◆ AIM OF THE EXERCISE ◆
In the records below, rewrite the stretch from the line containing "- Het artikel" through the line containing "- Het introduceert" as a numbered list, leaving out blank lines. Include only those lines.

Extracted data entries:
*** Begin section ***

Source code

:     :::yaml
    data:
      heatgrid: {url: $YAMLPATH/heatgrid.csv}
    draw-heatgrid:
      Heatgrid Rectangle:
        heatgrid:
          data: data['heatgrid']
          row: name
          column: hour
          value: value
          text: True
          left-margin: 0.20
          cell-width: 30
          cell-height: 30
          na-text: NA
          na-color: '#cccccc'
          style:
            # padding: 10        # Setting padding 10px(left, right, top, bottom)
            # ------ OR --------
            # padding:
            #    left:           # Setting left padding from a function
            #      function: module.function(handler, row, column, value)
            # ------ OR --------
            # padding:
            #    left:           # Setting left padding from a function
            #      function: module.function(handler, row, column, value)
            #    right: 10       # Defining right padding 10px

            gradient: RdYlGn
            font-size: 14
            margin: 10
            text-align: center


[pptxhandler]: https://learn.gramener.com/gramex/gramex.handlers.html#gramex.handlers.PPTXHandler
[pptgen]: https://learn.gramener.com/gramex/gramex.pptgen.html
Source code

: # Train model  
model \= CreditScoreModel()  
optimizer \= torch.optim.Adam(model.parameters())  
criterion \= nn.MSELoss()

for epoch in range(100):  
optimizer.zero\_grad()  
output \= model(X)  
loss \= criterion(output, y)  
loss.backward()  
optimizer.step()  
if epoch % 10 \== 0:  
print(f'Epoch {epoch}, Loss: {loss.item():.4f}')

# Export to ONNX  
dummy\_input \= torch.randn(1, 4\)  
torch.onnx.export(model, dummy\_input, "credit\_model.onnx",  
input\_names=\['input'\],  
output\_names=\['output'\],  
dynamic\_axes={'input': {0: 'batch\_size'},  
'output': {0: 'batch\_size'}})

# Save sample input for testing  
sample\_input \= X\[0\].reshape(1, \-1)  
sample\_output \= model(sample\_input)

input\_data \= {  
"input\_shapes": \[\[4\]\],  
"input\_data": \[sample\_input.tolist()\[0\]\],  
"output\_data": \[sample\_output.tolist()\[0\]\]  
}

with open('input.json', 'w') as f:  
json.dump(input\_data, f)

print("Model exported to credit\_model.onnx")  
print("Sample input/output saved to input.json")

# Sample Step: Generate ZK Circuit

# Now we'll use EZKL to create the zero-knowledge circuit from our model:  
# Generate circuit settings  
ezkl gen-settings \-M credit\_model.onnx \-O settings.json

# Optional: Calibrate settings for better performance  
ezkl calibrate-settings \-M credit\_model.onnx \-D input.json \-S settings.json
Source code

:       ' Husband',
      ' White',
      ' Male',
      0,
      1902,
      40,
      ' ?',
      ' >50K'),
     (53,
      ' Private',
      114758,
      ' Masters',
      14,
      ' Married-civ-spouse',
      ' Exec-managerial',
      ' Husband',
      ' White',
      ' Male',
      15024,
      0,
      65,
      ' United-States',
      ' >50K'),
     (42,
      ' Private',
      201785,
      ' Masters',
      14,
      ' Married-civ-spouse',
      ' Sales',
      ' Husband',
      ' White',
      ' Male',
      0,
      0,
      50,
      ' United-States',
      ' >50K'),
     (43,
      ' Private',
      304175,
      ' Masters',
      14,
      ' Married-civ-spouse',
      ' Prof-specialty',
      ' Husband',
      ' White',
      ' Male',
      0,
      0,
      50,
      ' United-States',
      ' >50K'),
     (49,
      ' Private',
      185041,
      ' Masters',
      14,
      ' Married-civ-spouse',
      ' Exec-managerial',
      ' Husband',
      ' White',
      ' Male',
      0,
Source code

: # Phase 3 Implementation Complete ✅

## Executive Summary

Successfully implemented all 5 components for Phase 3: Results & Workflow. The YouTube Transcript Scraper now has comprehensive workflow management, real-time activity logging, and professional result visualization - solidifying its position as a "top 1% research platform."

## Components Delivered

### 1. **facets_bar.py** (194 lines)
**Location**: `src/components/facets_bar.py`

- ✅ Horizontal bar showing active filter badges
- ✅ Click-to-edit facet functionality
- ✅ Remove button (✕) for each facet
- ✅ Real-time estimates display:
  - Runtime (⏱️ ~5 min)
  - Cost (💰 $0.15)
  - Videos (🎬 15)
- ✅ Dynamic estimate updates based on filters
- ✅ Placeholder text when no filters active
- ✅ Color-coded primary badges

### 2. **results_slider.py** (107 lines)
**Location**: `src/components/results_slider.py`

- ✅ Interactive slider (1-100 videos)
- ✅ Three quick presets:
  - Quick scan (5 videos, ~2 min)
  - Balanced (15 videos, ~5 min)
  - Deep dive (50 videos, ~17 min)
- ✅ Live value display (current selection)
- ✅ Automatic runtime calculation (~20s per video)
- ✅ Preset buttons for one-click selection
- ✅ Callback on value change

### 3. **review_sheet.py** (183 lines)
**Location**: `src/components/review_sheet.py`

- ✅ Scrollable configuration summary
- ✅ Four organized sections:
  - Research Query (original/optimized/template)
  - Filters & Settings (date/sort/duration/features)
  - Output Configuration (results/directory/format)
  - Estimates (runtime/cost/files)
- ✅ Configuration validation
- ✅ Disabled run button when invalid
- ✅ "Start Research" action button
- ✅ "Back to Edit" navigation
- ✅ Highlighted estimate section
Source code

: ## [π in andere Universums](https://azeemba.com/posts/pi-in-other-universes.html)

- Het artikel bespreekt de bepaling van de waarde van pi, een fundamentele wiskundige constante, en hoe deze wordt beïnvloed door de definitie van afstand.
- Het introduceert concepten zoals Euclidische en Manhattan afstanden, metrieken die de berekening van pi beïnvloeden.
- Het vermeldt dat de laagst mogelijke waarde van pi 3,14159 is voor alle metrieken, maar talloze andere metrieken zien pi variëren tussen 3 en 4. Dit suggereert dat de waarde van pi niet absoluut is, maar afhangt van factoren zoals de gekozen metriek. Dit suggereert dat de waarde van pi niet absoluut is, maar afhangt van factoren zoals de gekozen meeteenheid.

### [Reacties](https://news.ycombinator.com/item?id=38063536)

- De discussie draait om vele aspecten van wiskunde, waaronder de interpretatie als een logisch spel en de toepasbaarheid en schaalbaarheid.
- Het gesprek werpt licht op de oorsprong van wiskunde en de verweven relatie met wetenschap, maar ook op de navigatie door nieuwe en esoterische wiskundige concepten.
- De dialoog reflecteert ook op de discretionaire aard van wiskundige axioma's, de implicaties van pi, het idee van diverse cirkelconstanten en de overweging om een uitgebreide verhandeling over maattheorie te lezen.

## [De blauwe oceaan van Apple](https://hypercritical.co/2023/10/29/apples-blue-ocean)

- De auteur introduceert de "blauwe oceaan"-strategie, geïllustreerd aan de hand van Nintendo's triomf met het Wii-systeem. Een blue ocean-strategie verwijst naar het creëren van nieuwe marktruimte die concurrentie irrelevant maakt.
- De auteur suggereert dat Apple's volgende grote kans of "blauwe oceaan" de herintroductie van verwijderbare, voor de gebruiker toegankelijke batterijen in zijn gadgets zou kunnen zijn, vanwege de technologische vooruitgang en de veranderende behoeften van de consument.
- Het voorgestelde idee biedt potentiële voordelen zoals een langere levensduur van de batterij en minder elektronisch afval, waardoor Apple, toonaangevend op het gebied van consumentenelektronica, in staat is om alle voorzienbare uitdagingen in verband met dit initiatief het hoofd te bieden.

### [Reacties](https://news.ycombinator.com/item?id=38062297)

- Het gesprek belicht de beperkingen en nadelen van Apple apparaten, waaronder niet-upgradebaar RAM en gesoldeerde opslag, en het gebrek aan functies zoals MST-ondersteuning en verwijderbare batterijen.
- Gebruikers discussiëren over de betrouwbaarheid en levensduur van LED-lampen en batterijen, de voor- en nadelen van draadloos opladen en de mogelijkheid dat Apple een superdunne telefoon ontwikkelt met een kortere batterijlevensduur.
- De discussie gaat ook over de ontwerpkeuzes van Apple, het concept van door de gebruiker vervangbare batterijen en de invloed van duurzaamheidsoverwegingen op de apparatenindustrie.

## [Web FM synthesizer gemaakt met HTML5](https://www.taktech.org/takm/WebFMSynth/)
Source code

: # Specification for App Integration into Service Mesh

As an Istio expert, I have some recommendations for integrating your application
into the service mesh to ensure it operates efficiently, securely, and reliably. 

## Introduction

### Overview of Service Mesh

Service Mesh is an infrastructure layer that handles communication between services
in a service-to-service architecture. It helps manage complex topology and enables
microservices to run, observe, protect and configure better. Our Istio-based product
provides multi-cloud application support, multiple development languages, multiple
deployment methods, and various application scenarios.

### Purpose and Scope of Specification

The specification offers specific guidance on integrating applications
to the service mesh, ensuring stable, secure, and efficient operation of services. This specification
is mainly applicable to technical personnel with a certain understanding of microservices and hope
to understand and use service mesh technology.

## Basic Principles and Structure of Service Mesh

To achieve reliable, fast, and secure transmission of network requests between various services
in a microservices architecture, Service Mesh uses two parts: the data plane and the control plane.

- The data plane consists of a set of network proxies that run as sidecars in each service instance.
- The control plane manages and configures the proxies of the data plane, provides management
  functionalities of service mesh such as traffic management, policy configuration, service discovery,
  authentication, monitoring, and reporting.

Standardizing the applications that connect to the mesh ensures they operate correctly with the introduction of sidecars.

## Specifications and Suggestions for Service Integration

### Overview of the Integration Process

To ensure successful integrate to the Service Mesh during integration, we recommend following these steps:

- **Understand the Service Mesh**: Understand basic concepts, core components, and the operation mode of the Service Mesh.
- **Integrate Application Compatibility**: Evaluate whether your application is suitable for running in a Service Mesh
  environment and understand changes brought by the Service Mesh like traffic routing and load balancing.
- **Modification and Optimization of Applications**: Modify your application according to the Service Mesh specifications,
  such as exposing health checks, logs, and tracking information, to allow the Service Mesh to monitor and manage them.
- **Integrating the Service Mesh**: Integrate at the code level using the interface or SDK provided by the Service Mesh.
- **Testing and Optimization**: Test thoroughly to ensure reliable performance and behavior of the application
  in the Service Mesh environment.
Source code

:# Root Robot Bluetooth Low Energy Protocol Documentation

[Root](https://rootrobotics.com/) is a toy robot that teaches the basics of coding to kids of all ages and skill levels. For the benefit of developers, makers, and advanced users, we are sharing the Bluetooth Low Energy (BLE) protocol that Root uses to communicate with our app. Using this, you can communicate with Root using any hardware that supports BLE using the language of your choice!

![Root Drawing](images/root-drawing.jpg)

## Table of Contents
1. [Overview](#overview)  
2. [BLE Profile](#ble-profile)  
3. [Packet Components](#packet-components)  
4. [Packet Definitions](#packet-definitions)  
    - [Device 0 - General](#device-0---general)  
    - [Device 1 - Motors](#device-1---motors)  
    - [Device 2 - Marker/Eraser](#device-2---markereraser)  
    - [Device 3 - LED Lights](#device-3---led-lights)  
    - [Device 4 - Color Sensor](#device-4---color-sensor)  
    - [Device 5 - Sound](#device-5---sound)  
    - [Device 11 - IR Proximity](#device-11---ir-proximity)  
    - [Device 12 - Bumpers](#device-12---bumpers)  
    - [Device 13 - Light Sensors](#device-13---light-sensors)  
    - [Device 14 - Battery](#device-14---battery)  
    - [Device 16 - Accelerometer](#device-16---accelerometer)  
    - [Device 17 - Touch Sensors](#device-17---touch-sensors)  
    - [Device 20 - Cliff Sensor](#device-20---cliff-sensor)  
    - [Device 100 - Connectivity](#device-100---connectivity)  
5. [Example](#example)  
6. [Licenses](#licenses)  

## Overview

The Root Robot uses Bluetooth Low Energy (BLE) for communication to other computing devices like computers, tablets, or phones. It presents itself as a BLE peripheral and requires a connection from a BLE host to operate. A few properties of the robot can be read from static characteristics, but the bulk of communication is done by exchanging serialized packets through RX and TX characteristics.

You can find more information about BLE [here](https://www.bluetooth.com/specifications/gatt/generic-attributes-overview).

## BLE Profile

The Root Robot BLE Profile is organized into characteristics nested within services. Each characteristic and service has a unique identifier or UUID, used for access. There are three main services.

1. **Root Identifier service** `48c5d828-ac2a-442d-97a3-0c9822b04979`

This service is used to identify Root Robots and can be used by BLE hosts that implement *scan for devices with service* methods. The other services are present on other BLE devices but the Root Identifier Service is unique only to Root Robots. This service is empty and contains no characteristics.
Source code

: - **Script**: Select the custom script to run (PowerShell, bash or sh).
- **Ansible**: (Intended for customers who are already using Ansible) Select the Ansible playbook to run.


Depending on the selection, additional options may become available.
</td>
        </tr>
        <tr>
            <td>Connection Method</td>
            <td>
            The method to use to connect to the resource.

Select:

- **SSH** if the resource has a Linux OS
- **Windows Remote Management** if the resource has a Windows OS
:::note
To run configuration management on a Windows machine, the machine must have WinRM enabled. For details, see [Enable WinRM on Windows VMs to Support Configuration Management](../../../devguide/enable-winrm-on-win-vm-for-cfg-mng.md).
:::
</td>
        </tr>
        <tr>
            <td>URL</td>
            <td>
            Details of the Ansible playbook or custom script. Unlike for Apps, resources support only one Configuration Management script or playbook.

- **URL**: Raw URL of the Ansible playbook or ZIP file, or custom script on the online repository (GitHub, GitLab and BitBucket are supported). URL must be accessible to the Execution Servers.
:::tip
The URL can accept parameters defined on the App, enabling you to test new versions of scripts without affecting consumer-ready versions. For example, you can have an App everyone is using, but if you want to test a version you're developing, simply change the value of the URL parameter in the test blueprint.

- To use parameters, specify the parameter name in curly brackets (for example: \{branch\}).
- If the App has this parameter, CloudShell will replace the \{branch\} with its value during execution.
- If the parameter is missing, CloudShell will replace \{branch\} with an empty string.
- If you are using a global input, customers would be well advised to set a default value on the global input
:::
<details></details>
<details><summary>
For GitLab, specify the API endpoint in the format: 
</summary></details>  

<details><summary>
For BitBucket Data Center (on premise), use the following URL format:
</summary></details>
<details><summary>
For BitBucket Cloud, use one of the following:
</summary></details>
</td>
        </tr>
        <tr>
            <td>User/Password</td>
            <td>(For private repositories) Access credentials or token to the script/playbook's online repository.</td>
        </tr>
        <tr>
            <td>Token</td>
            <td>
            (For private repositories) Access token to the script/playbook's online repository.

*** End section ***

◆ ANSWER FOR THE TASK ◆
1. - Het artikel bespreekt de bepaling van de waarde van pi, een fundamentele wiskundige constante, en hoe deze wordt beïnvloed door de definitie van afstand.
2. - Het introduceert concepten zoals Euclidische en Manhattan afstanden, metrieken die de berekening van pi beïnvloeden.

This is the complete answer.